**GIVEN REQUEST**: Reproduce the lines below character for character, leaving out the pictures.

** start SUPPLIED RECORDS **

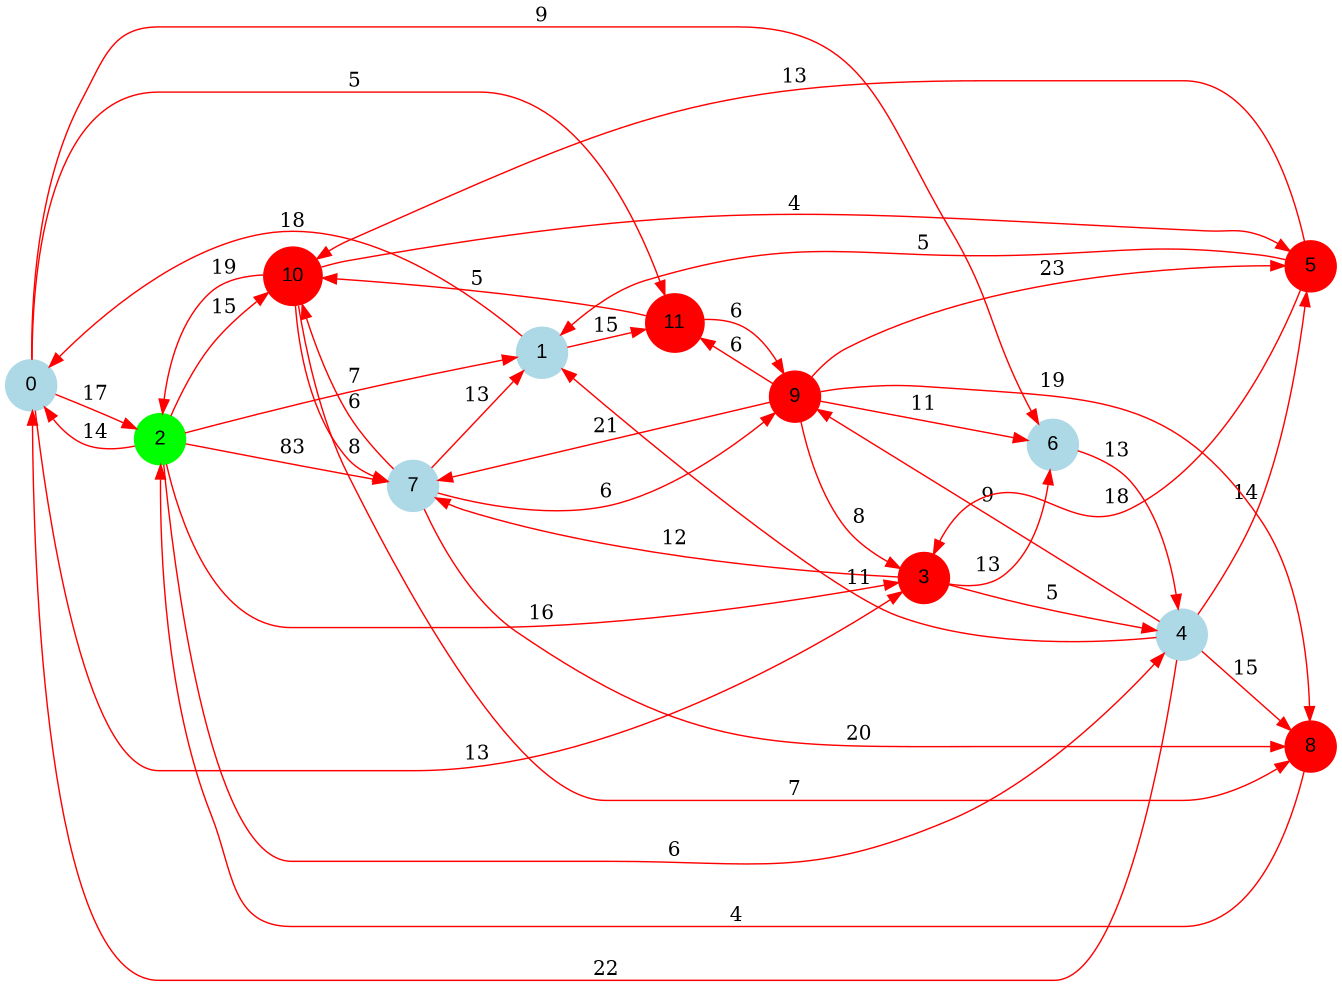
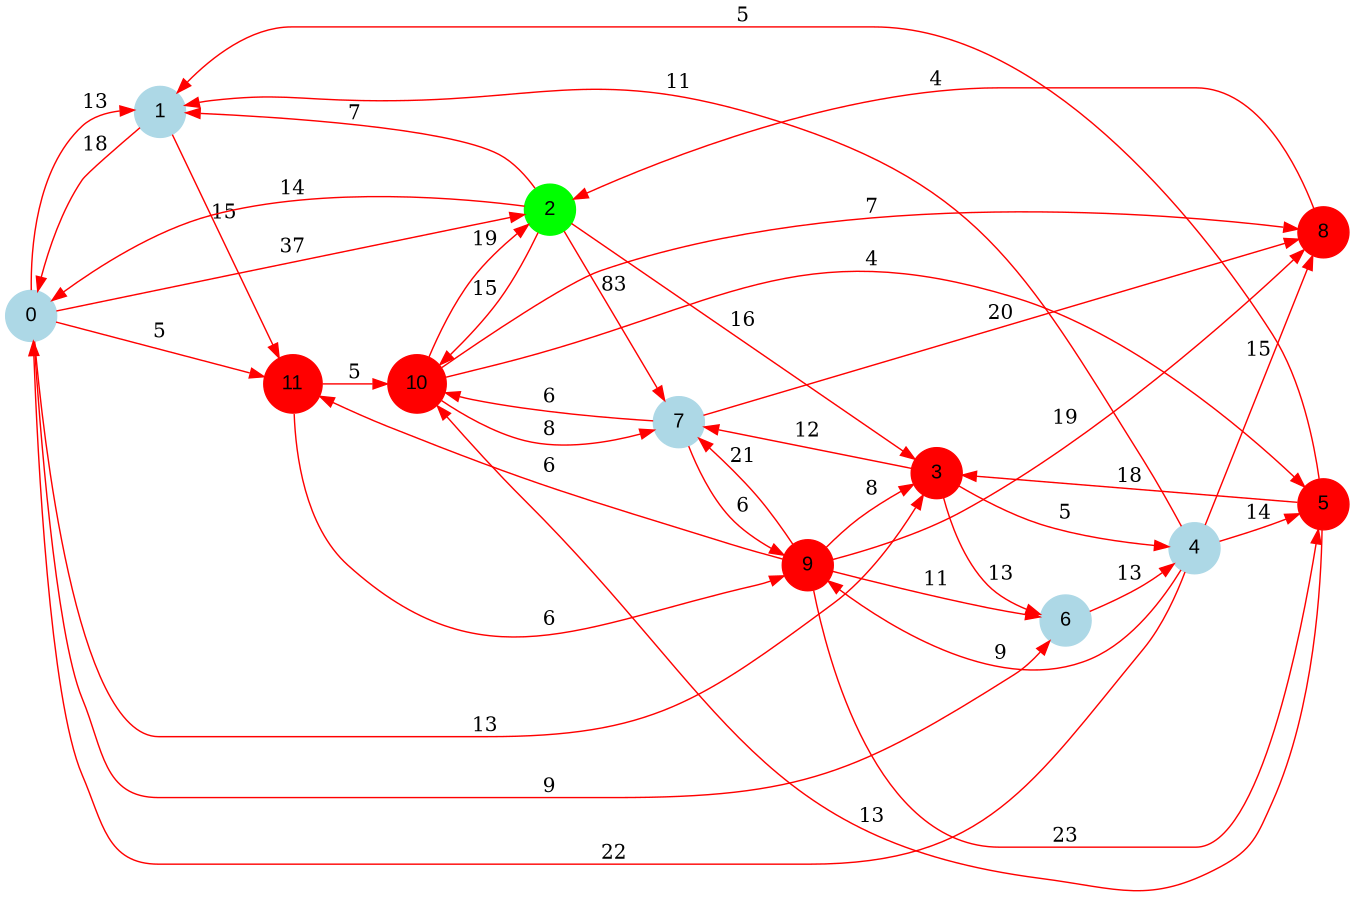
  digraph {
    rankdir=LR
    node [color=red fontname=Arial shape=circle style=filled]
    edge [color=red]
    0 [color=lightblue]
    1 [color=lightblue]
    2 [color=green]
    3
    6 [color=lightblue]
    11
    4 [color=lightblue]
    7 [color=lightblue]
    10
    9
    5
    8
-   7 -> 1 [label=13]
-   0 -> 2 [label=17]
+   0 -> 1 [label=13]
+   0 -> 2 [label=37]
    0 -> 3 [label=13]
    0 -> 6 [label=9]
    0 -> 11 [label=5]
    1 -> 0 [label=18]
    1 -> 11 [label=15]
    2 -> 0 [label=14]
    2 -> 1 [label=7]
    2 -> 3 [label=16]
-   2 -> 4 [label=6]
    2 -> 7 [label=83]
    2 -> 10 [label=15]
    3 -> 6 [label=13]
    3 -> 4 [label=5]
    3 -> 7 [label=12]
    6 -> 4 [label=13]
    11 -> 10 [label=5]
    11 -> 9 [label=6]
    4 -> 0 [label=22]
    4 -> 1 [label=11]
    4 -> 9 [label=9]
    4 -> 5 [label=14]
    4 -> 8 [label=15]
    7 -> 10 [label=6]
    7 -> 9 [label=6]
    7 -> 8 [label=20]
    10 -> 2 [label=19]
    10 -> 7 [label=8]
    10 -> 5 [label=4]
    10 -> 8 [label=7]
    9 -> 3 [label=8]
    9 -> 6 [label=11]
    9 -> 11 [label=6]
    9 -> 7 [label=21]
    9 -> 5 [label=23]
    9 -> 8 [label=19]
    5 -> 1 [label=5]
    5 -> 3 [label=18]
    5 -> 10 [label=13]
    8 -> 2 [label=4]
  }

** end SUPPLIED RECORDS **

**RESULT**:
  digraph {
    rankdir=LR
    node [color=red fontname=Arial shape=circle style=filled]
    edge [color=red]
    0 [color=lightblue]
    1 [color=lightblue]
    2 [color=green]
    3
    6 [color=lightblue]
    11
    4 [color=lightblue]
    7 [color=lightblue]
    10
    9
    5
    8
-   7 -> 1 [label=13]
-   0 -> 2 [label=17]
+   0 -> 1 [label=13]
+   0 -> 2 [label=37]
    0 -> 3 [label=13]
    0 -> 6 [label=9]
    0 -> 11 [label=5]
    1 -> 0 [label=18]
    1 -> 11 [label=15]
    2 -> 0 [label=14]
    2 -> 1 [label=7]
    2 -> 3 [label=16]
-   2 -> 4 [label=6]
    2 -> 7 [label=83]
    2 -> 10 [label=15]
    3 -> 6 [label=13]
    3 -> 4 [label=5]
    3 -> 7 [label=12]
    6 -> 4 [label=13]
    11 -> 10 [label=5]
    11 -> 9 [label=6]
    4 -> 0 [label=22]
    4 -> 1 [label=11]
    4 -> 9 [label=9]
    4 -> 5 [label=14]
    4 -> 8 [label=15]
    7 -> 10 [label=6]
    7 -> 9 [label=6]
    7 -> 8 [label=20]
    10 -> 2 [label=19]
    10 -> 7 [label=8]
    10 -> 5 [label=4]
    10 -> 8 [label=7]
    9 -> 3 [label=8]
    9 -> 6 [label=11]
    9 -> 11 [label=6]
    9 -> 7 [label=21]
    9 -> 5 [label=23]
    9 -> 8 [label=19]
    5 -> 1 [label=5]
    5 -> 3 [label=18]
    5 -> 10 [label=13]
    8 -> 2 [label=4]
  }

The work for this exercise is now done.